*EXERCISE SET*:
1/ In the integral solution, reproduce the passage that starts at the words "Evaluate each of" and ends after the words "x \right)dx\]         ...........(1)".
2/ In the integral solution, which identity is cited to reduce the integrand to log 1?

*SELECTED EXCERPT*:
Question

Evaluate each of the following integral:

\[\int_0^{2\pi} \log\left( \sec x + \tan x \right)dx\]

 

Answer 1

\[\text{Let I }= \int_0^{2\pi} \log\left( \sec x + \tan x \right)dx\]         ...........(1)

Then,

\[I = \int_0^{2\pi} \log\left[ \sec\left( 2\pi - x \right) + \tan\left( 2\pi - x \right) \right]dx ...............\left[ \int_0^a f\left( x \right)dx = \int_0^a f\left( a - x \right)dx \right]\]
\[ = \int_0^{2\pi} \log\left( \sec x - \tan x \right)dx .....................\left( 2 \right)\]

Adding (1) and (2), we get

\[2I = \int_0^{2\pi} \left[ \log\left( \sec x + \tan x \right) + \log\left( \sec x - \tan x \right) \right]dx\]
\[ \Rightarrow 2I = \int_0^{2\pi} \log\left( \sec^2 x - \tan^2 x \right)dx\]
\[ \Rightarrow 2I = \int_0^{2\pi} \log1dx .................\left( 1 + \tan^2 x = \sec^2 x \right)\]
\[ \Rightarrow 2I = 0 ......................\left( \log1 = 0 \right)\]
\[ \Rightarrow I = 0\]

*RECORDS SUPPLIED*:
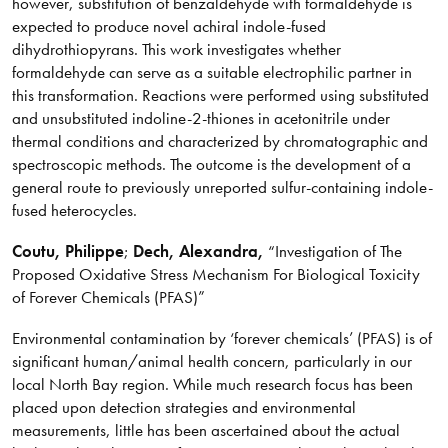
however, substitution of benzaldehyde with formaldehyde is
expected to produce novel achiral indole-fused
dihydrothiopyrans. This work investigates whether
formaldehyde can serve as a suitable electrophilic partner in
this transformation. Reactions were performed using substituted
and unsubstituted indoline-2-thiones in acetonitrile under
thermal conditions and characterized by chromatographic and
spectroscopic methods. The outcome is the development of a
general route to previously unreported sulfur-containing indole-
fused heterocycles.
Coutu
, Philippe
;
Dech, Alexandra,
“Investigation of The
Proposed Oxidative Stress Mechanism For Biological Toxicity
of Forever Chemicals (PFAS)”
Environmental contamination by ‘forever chemicals’ (PFAS) is of
significant human/animal health concern, particularly in our
local North Bay region. While much research focus has been
placed upon detection strategies and environmental
measurements, little has been ascertained about the actual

*ANSWERS FOR EACH ITEM*:
1/
Evaluate each of the following integral:

\[\int_0^{2\pi} \log\left( \sec x + \tan x \right)dx\]

 

Answer 1

\[\text{Let I }= \int_0^{2\pi} \log\left( \sec x + \tan x \right)dx\]         ...........(1)

2/ 1 + tan²x = sec²x